One of the new energy optimization directions addressed by the research scope of the All4Green project is improved workload control through collaborations between Data Centres (DCs), in the form of Data Centre Federations. Several Data Centres that share the same interest to collaborate towards reducing their energy footprint while maintaining their quality of service, can federate and collaborate to exchange workload among them. This collaboration is started in order to meet short time power reduction requests from energy providers and develop energy consumption plans for the short to medium term. These plans would capitalize on the price and quality attributes of the energy mix offered by different energy providers, as well as on the flexibility expressed in the Green SLAs which end-users have with their data centers.
A Data Centre federation is a set of separately managed Data Centres, with a collaborative attitude, which emerge as decentralized energy ecosystems, based on market mechanisms (Green SLAs plus dynamic negotiations) for controlling the energy consumption and CO2 emissions.

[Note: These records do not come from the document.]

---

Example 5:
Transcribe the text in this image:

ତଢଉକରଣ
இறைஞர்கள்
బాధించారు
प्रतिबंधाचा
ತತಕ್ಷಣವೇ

Data Centre nodes can support each other in their joint collaboration goals within the eco-system by applying not only technical innovation measures (such as, lower consumption and re-scheduling of non-critical tasks, or turning off of non-critical and/or unused servers and power and cooling systems) but also by applying better workload planning through several measures:
- DC Workload Optimization Measures: when a DC server is not servicing requests on its virtual machine instances, it is either turned off or hibernated, within the limits allowed by the Green SLAs applicable for the DC site
- DC Workload consolidation: moving all related tasks on the machines which are most frequently and most heavily used. This can be done on demand, in which case through signaling and negotiations between the DCs in the DC federation, or it can be performed in combination with Server Consolidation and with Virtual Machine Migration and/or Replication.
- DC Workload Control through re-scheduling of tasks is based on Green SLAs and negotiations between DC and End User agents: workload shifting through re-scheduling: tasks are re-planned with minimal impact on green SLAs with End Users; and workload migration: workload is shifted between the individual DCs and/or redistributed across the servers of a DC federation, with the goal to minimize the overall energy consumption at server site level.
Optimizing these collaboration measures in an integrated way in the Data Centre Federation ecosystem leads to a situation in which not only the energy provider alone is responsible for detecting and reacting to peak energy demands or a sudden supply of renewable energy, but the Data Centres play an increasing role, through collaboration based on market mechanisms and through agreements with the End User, in controlling the energy consumption and emissions, and the Quality of Service.